| WHAT YOU WILL DO |
Nothing but the entries, copied exactly, should appear in the response.

| PROVIDED DATA |
=== Section Start ===

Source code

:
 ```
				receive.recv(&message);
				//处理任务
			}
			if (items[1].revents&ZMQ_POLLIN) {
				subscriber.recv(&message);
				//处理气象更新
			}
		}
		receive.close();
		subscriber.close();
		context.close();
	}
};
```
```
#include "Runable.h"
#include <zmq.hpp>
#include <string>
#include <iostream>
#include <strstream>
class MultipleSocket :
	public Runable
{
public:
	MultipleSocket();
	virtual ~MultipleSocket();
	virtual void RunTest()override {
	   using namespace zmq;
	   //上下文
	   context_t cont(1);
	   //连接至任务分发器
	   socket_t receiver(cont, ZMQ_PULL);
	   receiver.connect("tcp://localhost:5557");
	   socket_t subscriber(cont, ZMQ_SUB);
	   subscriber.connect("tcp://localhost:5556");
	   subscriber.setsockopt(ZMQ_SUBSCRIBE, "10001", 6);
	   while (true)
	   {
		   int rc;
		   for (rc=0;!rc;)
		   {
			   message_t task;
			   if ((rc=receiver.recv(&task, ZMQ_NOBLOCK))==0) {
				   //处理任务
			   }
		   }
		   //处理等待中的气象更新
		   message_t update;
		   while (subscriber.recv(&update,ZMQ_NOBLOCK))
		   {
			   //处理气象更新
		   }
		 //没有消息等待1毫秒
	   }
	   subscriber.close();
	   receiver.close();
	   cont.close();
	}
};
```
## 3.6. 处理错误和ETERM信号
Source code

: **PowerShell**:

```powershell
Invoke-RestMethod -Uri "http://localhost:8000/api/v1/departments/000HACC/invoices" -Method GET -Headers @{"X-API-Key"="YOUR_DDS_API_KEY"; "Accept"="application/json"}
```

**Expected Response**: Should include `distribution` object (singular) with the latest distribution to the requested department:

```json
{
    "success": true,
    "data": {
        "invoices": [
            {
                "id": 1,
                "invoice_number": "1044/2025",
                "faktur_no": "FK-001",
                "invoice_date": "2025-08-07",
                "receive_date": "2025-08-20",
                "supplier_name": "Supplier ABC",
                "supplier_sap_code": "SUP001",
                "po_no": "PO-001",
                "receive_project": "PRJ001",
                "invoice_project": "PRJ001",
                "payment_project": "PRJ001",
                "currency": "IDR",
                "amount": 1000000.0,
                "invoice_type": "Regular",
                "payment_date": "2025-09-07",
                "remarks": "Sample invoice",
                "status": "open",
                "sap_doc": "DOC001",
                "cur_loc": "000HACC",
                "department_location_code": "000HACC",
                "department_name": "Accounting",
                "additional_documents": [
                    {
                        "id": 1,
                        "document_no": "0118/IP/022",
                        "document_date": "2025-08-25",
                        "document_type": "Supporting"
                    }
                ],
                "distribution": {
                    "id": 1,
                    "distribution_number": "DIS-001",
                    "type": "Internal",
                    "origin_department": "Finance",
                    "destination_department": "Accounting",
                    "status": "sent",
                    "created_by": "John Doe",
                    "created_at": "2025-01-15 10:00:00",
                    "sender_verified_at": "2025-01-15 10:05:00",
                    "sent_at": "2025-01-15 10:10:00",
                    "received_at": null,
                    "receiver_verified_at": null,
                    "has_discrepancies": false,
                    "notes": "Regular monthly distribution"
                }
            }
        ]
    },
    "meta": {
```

=== Section End ===

| OUTPUT OF THE TASK |
Source code

:
 ```
				receive.recv(&message);
				//处理任务
			}
			if (items[1].revents&ZMQ_POLLIN) {
				subscriber.recv(&message);
				//处理气象更新
			}
		}
		receive.close();
		subscriber.close();
		context.close();
	}
};
```
```
#include "Runable.h"
#include <zmq.hpp>
#include <string>
#include <iostream>
#include <strstream>
class MultipleSocket :
	public Runable
{
public:
	MultipleSocket();
	virtual ~MultipleSocket();
	virtual void RunTest()override {
	   using namespace zmq;
	   //上下文
	   context_t cont(1);
	   //连接至任务分发器
	   socket_t receiver(cont, ZMQ_PULL);
	   receiver.connect("tcp://localhost:5557");
	   socket_t subscriber(cont, ZMQ_SUB);
	   subscriber.connect("tcp://localhost:5556");
	   subscriber.setsockopt(ZMQ_SUBSCRIBE, "10001", 6);
	   while (true)
	   {
		   int rc;
		   for (rc=0;!rc;)
		   {
			   message_t task;
			   if ((rc=receiver.recv(&task, ZMQ_NOBLOCK))==0) {
				   //处理任务
			   }
		   }
		   //处理等待中的气象更新
		   message_t update;
		   while (subscriber.recv(&update,ZMQ_NOBLOCK))
		   {
			   //处理气象更新
		   }
		 //没有消息等待1毫秒
	   }
	   subscriber.close();
	   receiver.close();
	   cont.close();
	}
};
```
## 3.6. 处理错误和ETERM信号
Source code

: **PowerShell**:

```powershell
Invoke-RestMethod -Uri "http://localhost:8000/api/v1/departments/000HACC/invoices" -Method GET -Headers @{"X-API-Key"="YOUR_DDS_API_KEY"; "Accept"="application/json"}
```

**Expected Response**: Should include `distribution` object (singular) with the latest distribution to the requested department:

```json
{
    "success": true,
    "data": {
        "invoices": [
            {
                "id": 1,
                "invoice_number": "1044/2025",
                "faktur_no": "FK-001",
                "invoice_date": "2025-08-07",
                "receive_date": "2025-08-20",
                "supplier_name": "Supplier ABC",
                "supplier_sap_code": "SUP001",
                "po_no": "PO-001",
                "receive_project": "PRJ001",
                "invoice_project": "PRJ001",
                "payment_project": "PRJ001",
                "currency": "IDR",
                "amount": 1000000.0,
                "invoice_type": "Regular",
                "payment_date": "2025-09-07",
                "remarks": "Sample invoice",
                "status": "open",
                "sap_doc": "DOC001",
                "cur_loc": "000HACC",
                "department_location_code": "000HACC",
                "department_name": "Accounting",
                "additional_documents": [
                    {
                        "id": 1,
                        "document_no": "0118/IP/022",
                        "document_date": "2025-08-25",
                        "document_type": "Supporting"
                    }
                ],
                "distribution": {
                    "id": 1,
                    "distribution_number": "DIS-001",
                    "type": "Internal",
                    "origin_department": "Finance",
                    "destination_department": "Accounting",
                    "status": "sent",
                    "created_by": "John Doe",
                    "created_at": "2025-01-15 10:00:00",
                    "sender_verified_at": "2025-01-15 10:05:00",
                    "sent_at": "2025-01-15 10:10:00",
                    "received_at": null,
                    "receiver_verified_at": null,
                    "has_discrepancies": false,
                    "notes": "Regular monthly distribution"
                }
            }
        ]
    },
    "meta": {
```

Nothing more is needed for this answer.